To emphasize how much this thought experiment was at odds with the laws of thermodynamics, Leo Szilard (who is perhaps better known for kickstarting the Manhattan Project together with Einstein) posited that it would be possible to attach a piston to the wall and add some bearings to the sides such that it could move. After sorting the particles the piston could then be pushed by the hot particles. Such a ‘Szilard engine’ would extract work from a system that was initially in equilibrium, without increasing the overall entropy.

Even though this situation was highly hypothetical (who, after all, has a frictionless door and an invisible demon lying around?) it took a change in the notion of entropy to resolve it.

Information is physical

Part of the resolution came by way of Szilard himself, when he pointed out that the demon needs to do a measurement of sorts to determine which particles were fast and which ones were slow. Such a measurement would require energy, which would increase the entropy of the demon. This reasoning feels a little unsatisfactory, though. In the thought experiment itself we’ve introduced a door that can (magically) open without friction when operated by an imaginary creature; so if we’ve gone off the deep end already, why can we not introduce a measurement contraption that can perform effortless measurements?

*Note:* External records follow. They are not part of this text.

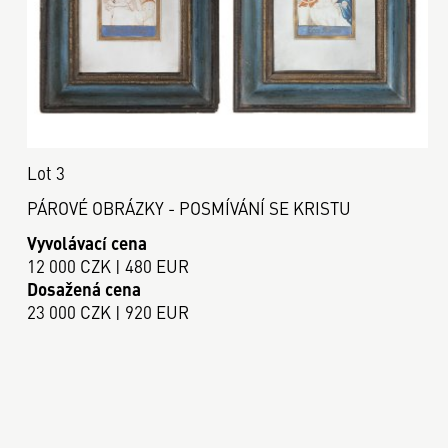
Lot 3
PÁROVÉ OBRÁZKY - POSMÍVÁNÍ SE KRISTU
Vyvolávací cena
12 000 CZK | 480 EUR
Dosažená cena
23 000 CZK | 920 EUR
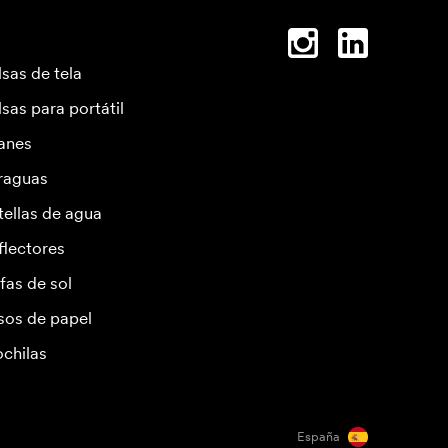
lsas de tela
lsas para portátil
anes
raguas
tellas de agua
flectores
fas de sol
sos de papel
chilas
España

This question was answered by Rolf Landauer, who formulated it in a principle that now carries his name. It states that erasing information is an irreversible process, which fundamentally leads to an increase in entropy. By measuring the velocity of the particles Maxwell’s demon doesn’t create entropy immediately, but they must store, write down, or remember the measurement result in some fashion. Eventually they’ll forget about it, toss their notes, or otherwise destroy the information. It is this act, Landauer argued, that results in the creation of entropy because it constitutes an irreversible step.

So why can’t we simply endow the demon with an infinite memory? With Landauer’s principle came the realization that information is physical. No matter what kind of information we’re talking about (pictures of last year’s Christmas party, that odd dream you had last night, this blog post), it is always stored in some physical medium that obeys the laws of thermodynamics2, and erasing it means creating disorder. An erased USB drive contains no information and can be described by any number of states, whereas a USB drive that contains your Harry Potter fanfiction is only described by a single, very specific state, which is highly ordered. Erasing it means creating disorder. Since we can manufacture only so many USB drives with the number of atoms in the visible universe, Maxwell’s demon must have a finite memory which they’re bound to erase eventually.

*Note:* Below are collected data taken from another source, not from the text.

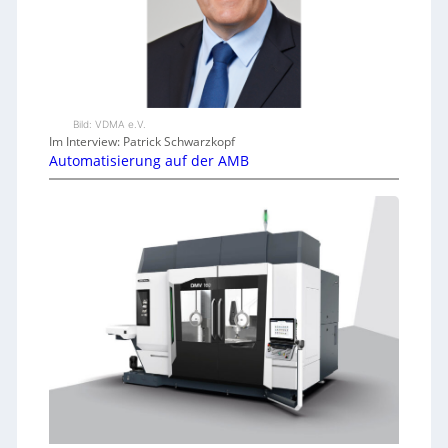
Bild: VDMA e.V.
Im Interview: Patrick Schwarzkopf
Automatisierung auf der AMB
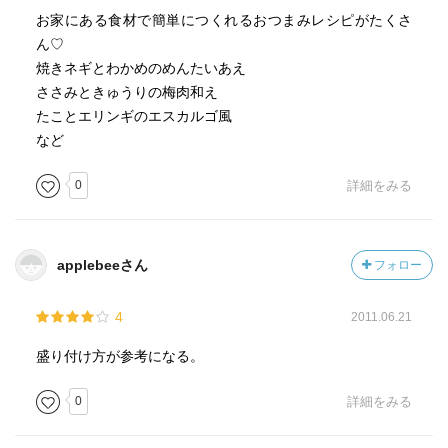
お家にある食材で簡単につくれるおつまみレシピがたくさ
ん♡
焼きネギとわかめのめんたいあえ
ささみときゅうりの梅肉和え
たことエリンギのエスカルゴ風
など
0
詳細をみる
applebeeさん
フォロー
4
2011.06.21
盛り付け方が参考になる。
0
詳細をみる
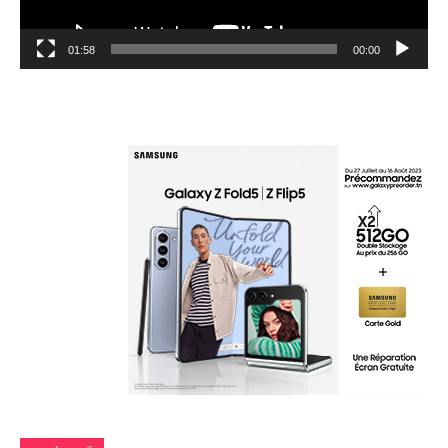
01:58
00:00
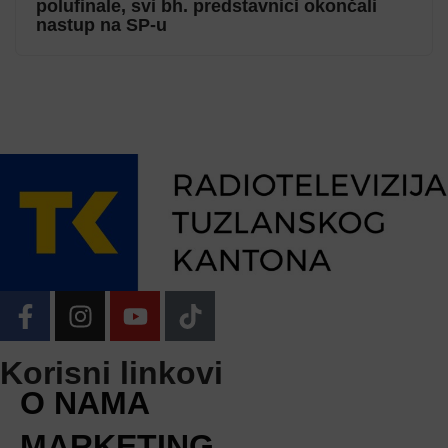
polufinale, svi bh. predstavnici okončali
nastup na SP-u
Korisni linkovi
O NAMA
MARKETING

Real-world computers erase information all the time, in fact any logic gate with more input bits than output bits erases information. Given the output of a two-bit AND operation you have no way of figuring out what went in; in the process one bit of information got lost, leading to an increase in entropy of $\ln 2$. If the gate is at a temperature $T$, that means a minimum energy of $k_B T \ln 2$ is required. This is a fundamental limit, but it’s only valid in equilibrium. It’s also a tiny number, and current computers are operating nowhere near it. They are getting more efficient though, as described by Koomey’s law, which says that if the current trend keeps up, computers will hit the wall in the year 2048, which, quite aptly, equals $2^{11}$.

  1. Admittedly, applying it to messy rooms doesn’t make a lot of sense, but it’s a fun analogy. 

  2. Landauer’s principle only applies if information gets erased in equilibrium. There are efforts underway to try and circumvent it by working either out of equilibrium, or by computing in a reversible fashion such that no information is actually lost.